Find and copy every line in the records that includes the string "elbow".

▸ Dataset content
● ● ●

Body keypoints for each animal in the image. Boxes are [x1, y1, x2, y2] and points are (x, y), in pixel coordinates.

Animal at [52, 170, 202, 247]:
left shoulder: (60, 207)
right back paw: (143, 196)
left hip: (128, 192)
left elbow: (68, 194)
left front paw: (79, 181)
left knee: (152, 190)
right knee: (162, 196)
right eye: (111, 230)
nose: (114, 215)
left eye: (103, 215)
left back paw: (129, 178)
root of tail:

● ● ●

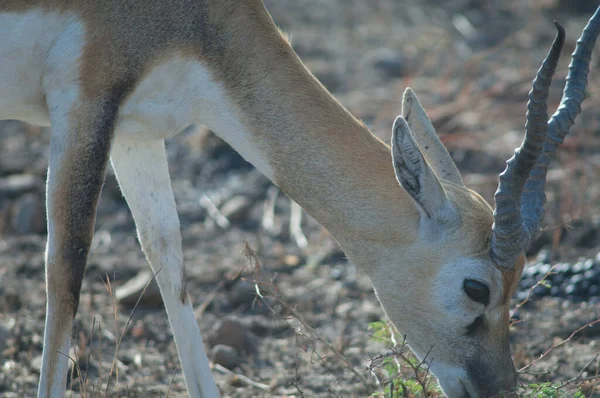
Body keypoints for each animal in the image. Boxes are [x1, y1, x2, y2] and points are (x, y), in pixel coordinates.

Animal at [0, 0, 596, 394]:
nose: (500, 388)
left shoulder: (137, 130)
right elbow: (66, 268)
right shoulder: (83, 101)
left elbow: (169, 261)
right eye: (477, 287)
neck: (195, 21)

● ● ●

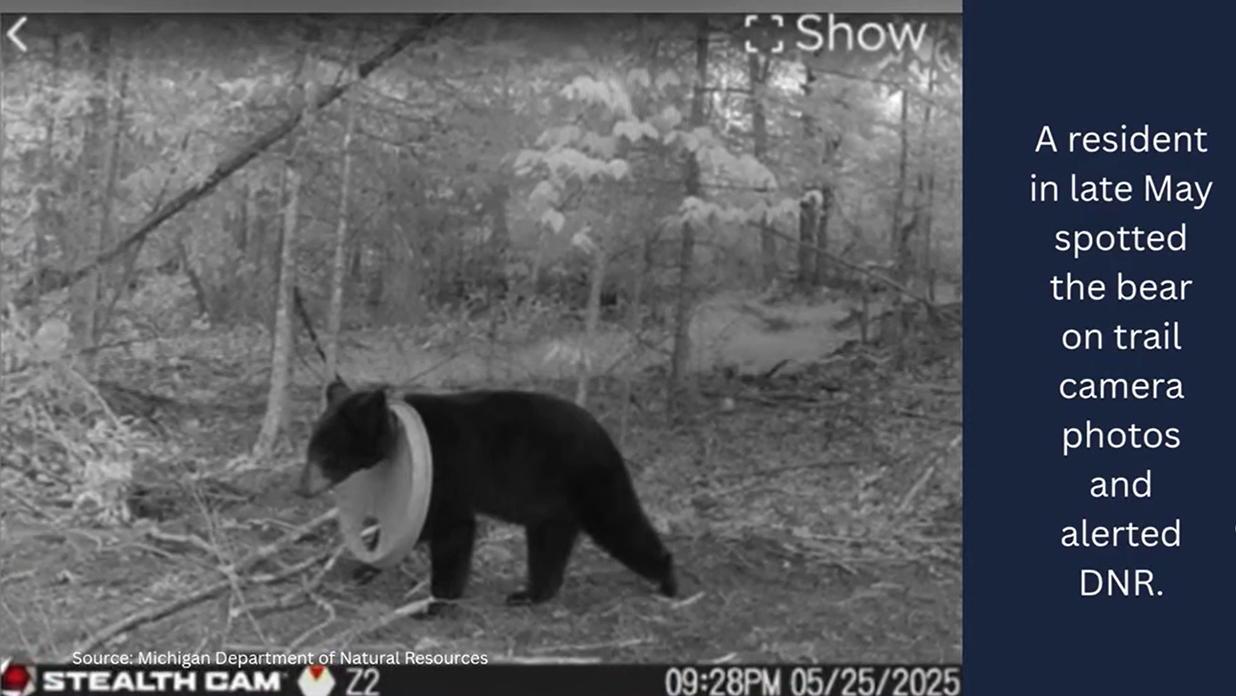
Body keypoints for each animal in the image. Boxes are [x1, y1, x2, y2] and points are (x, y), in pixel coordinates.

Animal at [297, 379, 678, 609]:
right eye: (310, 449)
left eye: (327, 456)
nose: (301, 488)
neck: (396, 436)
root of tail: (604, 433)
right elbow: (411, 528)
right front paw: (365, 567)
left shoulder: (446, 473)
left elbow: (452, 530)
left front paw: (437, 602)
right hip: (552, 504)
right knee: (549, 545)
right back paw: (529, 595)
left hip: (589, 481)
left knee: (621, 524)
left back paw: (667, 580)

● ● ●

▸ Answer area
left elbow: (68, 194)
right elbow: (66, 268)
left elbow: (169, 261)
right elbow: (411, 528)
left elbow: (452, 530)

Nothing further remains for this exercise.